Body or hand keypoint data
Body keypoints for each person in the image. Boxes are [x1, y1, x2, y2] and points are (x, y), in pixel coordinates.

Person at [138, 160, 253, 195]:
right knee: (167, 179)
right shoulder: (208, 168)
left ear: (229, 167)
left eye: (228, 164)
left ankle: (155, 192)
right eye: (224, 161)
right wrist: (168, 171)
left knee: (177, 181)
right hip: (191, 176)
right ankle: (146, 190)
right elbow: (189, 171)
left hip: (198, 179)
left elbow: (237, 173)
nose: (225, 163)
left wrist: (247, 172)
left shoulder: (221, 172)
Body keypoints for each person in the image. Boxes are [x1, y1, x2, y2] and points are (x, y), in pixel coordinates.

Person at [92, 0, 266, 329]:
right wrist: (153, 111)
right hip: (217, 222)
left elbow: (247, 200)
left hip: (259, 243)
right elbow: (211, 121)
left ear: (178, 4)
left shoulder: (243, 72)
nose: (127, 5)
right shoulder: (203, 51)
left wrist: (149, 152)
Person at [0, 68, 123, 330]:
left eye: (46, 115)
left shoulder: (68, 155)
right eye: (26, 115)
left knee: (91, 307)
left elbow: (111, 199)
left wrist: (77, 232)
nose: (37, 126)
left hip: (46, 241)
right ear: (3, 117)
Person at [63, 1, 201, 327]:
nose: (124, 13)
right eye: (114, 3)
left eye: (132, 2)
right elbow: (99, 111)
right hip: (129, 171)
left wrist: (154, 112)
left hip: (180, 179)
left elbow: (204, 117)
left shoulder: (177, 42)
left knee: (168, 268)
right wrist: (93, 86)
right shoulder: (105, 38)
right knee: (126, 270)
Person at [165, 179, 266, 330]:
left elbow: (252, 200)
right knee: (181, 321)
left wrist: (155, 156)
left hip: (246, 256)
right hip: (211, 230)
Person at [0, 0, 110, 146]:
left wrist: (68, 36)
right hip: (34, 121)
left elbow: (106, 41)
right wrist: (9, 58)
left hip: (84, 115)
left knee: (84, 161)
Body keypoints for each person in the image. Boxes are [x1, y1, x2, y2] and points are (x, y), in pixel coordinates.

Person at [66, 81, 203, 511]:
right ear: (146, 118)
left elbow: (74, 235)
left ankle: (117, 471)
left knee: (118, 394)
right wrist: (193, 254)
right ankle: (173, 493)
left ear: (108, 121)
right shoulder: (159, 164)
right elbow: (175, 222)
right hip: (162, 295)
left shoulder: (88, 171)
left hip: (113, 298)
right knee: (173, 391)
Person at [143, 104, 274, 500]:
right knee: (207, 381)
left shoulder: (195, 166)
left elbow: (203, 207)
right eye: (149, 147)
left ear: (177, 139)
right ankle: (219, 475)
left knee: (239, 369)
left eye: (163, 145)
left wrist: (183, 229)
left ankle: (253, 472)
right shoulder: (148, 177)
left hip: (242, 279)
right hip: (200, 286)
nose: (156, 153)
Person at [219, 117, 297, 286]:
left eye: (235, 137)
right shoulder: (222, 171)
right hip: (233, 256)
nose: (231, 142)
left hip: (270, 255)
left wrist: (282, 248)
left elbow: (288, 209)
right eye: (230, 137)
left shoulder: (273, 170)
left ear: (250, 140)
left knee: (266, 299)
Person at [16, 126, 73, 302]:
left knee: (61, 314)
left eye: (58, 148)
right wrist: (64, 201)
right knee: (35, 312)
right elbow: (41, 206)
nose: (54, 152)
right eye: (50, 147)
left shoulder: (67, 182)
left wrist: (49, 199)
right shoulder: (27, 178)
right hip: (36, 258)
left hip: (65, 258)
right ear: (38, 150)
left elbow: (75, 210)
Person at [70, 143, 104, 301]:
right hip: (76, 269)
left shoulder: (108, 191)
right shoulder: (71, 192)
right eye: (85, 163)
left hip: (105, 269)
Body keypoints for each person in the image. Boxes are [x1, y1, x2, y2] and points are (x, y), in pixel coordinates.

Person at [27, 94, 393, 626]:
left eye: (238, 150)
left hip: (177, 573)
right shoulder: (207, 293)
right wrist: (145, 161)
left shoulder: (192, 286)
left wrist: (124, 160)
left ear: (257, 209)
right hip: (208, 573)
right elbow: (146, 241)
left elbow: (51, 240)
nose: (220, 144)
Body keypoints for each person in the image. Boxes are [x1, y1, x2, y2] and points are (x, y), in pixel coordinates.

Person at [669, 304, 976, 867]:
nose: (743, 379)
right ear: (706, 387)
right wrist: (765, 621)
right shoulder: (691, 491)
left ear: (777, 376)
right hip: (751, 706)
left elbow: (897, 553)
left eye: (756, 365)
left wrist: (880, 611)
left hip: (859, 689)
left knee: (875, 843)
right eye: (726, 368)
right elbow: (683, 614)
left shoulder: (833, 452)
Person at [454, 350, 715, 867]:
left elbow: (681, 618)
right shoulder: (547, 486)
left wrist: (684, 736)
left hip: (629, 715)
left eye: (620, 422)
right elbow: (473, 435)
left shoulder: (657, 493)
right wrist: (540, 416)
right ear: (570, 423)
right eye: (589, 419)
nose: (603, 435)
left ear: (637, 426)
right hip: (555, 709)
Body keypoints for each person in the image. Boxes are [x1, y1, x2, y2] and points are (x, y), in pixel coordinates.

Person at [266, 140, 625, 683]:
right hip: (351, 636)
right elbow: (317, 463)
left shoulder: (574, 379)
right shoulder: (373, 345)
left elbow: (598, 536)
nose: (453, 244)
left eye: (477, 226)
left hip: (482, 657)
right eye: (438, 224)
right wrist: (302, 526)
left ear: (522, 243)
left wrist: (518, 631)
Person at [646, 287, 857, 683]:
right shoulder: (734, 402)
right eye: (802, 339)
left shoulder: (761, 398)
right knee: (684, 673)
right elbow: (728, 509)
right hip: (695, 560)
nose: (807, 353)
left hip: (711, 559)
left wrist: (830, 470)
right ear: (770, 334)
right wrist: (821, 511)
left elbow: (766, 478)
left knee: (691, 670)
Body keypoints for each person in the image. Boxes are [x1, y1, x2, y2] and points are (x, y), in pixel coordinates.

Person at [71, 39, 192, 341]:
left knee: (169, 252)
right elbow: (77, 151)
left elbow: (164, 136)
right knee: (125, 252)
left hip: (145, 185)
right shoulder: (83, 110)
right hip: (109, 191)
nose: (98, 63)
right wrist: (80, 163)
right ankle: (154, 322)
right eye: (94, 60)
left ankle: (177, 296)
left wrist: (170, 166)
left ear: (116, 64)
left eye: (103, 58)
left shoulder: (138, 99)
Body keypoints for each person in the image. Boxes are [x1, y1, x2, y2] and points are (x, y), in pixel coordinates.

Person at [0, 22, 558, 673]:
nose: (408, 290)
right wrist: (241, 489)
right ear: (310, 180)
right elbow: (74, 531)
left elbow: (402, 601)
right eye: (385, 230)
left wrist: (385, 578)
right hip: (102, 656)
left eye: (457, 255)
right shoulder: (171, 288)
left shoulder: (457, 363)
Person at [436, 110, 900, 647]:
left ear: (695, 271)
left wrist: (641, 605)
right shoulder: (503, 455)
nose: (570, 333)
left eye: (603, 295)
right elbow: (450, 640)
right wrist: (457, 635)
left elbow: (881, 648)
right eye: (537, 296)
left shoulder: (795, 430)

§ Instructions to follow: Transcribe each record exactly. Leave nothing out.

§ Response area:
Body keypoints for each person in the image. Boxes are [x1, y1, x2, y2] and points are (x, y), in pixel coordinates.

Person at [138, 160, 253, 195]:
right knee: (167, 179)
right shoulder: (208, 168)
left ear: (229, 167)
left eye: (228, 164)
left ankle: (155, 192)
right eye: (224, 161)
right wrist: (168, 171)
left knee: (177, 181)
right hip: (191, 176)
right ankle: (146, 190)
right elbow: (189, 171)
left hip: (198, 179)
left elbow: (237, 173)
nose: (225, 163)
left wrist: (247, 172)
left shoulder: (221, 172)
Body keypoints for each person in the image. Boxes are [x1, y1, x2, y2] and points are (x, y), in pixel coordinates.

Person at [92, 0, 266, 329]:
right wrist: (153, 111)
right hip: (217, 222)
left elbow: (247, 200)
left hip: (259, 243)
right elbow: (211, 121)
left ear: (178, 4)
left shoulder: (243, 72)
nose: (127, 5)
right shoulder: (203, 51)
left wrist: (149, 152)
Person at [0, 68, 123, 330]:
left eye: (46, 115)
left shoulder: (68, 155)
right eye: (26, 115)
left knee: (91, 307)
left elbow: (111, 199)
left wrist: (77, 232)
nose: (37, 126)
left hip: (46, 241)
right ear: (3, 117)
Person at [63, 1, 201, 327]:
nose: (124, 13)
right eye: (114, 3)
left eye: (132, 2)
right elbow: (99, 111)
right hip: (129, 171)
left wrist: (154, 112)
left hip: (180, 179)
left elbow: (204, 117)
left shoulder: (177, 42)
left knee: (168, 268)
right wrist: (93, 86)
right shoulder: (105, 38)
right knee: (126, 270)
Person at [165, 179, 266, 330]:
left elbow: (252, 200)
right knee: (181, 321)
left wrist: (155, 156)
left hip: (246, 256)
right hip: (211, 230)
Person at [0, 0, 110, 146]:
left wrist: (68, 36)
right hip: (34, 121)
left elbow: (106, 41)
right wrist: (9, 58)
left hip: (84, 115)
left knee: (84, 161)
Body keypoints for each person in the image. Boxes are [x1, y1, x2, y2] and points are (x, y), in pixel coordinates.

Person at [66, 81, 203, 511]:
right ear: (146, 118)
left elbow: (74, 235)
left ankle: (117, 471)
left knee: (118, 394)
right wrist: (193, 254)
right ankle: (173, 493)
left ear: (108, 121)
right shoulder: (159, 164)
right elbow: (175, 222)
right hip: (162, 295)
left shoulder: (88, 171)
left hip: (113, 298)
right knee: (173, 391)
Person at [143, 104, 274, 500]:
right knee: (207, 381)
left shoulder: (195, 166)
left elbow: (203, 207)
right eye: (149, 147)
left ear: (177, 139)
right ankle: (219, 475)
left knee: (239, 369)
left eye: (163, 145)
left wrist: (183, 229)
left ankle: (253, 472)
right shoulder: (148, 177)
left hip: (242, 279)
right hip: (200, 286)
nose: (156, 153)
Person at [219, 117, 297, 286]:
left eye: (235, 137)
right shoulder: (222, 171)
right hip: (233, 256)
nose: (231, 142)
left hip: (270, 255)
left wrist: (282, 248)
left elbow: (288, 209)
right eye: (230, 137)
left shoulder: (273, 170)
left ear: (250, 140)
left knee: (266, 299)
Person at [16, 126, 73, 302]:
left knee: (61, 314)
left eye: (58, 148)
right wrist: (64, 201)
right knee: (35, 312)
right elbow: (41, 206)
nose: (54, 152)
right eye: (50, 147)
left shoulder: (67, 182)
left wrist: (49, 199)
right shoulder: (27, 178)
right hip: (36, 258)
left hip: (65, 258)
right ear: (38, 150)
left elbow: (75, 210)
Person at [70, 143, 104, 301]:
right hip: (76, 269)
left shoulder: (108, 191)
right shoulder: (71, 192)
right eye: (85, 163)
left hip: (105, 269)
Body keypoints for each person in the image. Boxes are [x1, y1, x2, y2] and points are (x, y), in pixel coordinates.

Person at [27, 94, 393, 626]:
left eye: (238, 150)
left hip: (177, 573)
right shoulder: (207, 293)
right wrist: (145, 161)
left shoulder: (192, 286)
left wrist: (124, 160)
left ear: (257, 209)
right hip: (208, 573)
right elbow: (146, 241)
left elbow: (51, 240)
nose: (220, 144)
Body keypoints for each person in the image. Boxes are [x1, y1, x2, y2] and points are (x, y), in pixel coordinates.

Person at [669, 304, 976, 867]:
nose: (743, 379)
right ear: (706, 387)
right wrist: (765, 621)
right shoulder: (691, 491)
left ear: (777, 376)
right hip: (751, 706)
left elbow: (897, 553)
left eye: (756, 365)
left wrist: (880, 611)
left hip: (859, 689)
left knee: (875, 843)
right eye: (726, 368)
right elbow: (683, 614)
left shoulder: (833, 452)
Person at [454, 350, 715, 867]:
left elbow: (681, 618)
right shoulder: (547, 486)
left wrist: (684, 736)
left hip: (629, 715)
left eye: (620, 422)
right elbow: (473, 435)
left shoulder: (657, 493)
right wrist: (540, 416)
right ear: (570, 423)
right eye: (589, 419)
nose: (603, 435)
left ear: (637, 426)
right hip: (555, 709)
Body keypoints for each person in the image. Boxes are [x1, y1, x2, y2] and points are (x, y), in pixel coordinates.

Person at [266, 140, 625, 683]:
right hip: (351, 636)
right elbow: (317, 463)
left shoulder: (574, 379)
right shoulder: (373, 345)
left elbow: (598, 536)
nose: (453, 244)
left eye: (477, 226)
left hip: (482, 657)
right eye: (438, 224)
right wrist: (302, 526)
left ear: (522, 243)
left wrist: (518, 631)
Person at [646, 287, 857, 683]:
right shoulder: (734, 402)
right eye: (802, 339)
left shoulder: (761, 398)
right knee: (684, 673)
right elbow: (728, 509)
right hip: (695, 560)
nose: (807, 353)
left hip: (711, 559)
left wrist: (830, 470)
right ear: (770, 334)
right wrist: (821, 511)
left elbow: (766, 478)
left knee: (691, 670)
Body keypoints for each person in the image. Boxes are [x1, y1, x2, y2] and points are (x, y), in pixel coordinates.

Person at [71, 39, 192, 341]:
left knee: (169, 252)
right elbow: (77, 151)
left elbow: (164, 136)
right knee: (125, 252)
left hip: (145, 185)
right shoulder: (83, 110)
right hip: (109, 191)
nose: (98, 63)
right wrist: (80, 163)
right ankle: (154, 322)
right eye: (94, 60)
left ankle: (177, 296)
left wrist: (170, 166)
left ear: (116, 64)
left eye: (103, 58)
left shoulder: (138, 99)
Body keypoints for each person in the image. Boxes are [x1, y1, x2, y2] and points are (x, y), in pixel coordinates.

Person at [0, 22, 558, 673]:
nose: (408, 290)
right wrist: (241, 489)
right ear: (310, 180)
right elbow: (74, 531)
left elbow: (402, 601)
right eye: (385, 230)
left wrist: (385, 578)
right hip: (102, 656)
left eye: (457, 255)
right shoulder: (171, 288)
left shoulder: (457, 363)
Person at [436, 110, 900, 647]:
left ear: (695, 271)
left wrist: (641, 605)
right shoulder: (503, 455)
nose: (570, 333)
left eye: (603, 295)
right elbow: (450, 640)
right wrist: (457, 635)
left elbow: (881, 648)
right eye: (537, 296)
left shoulder: (795, 430)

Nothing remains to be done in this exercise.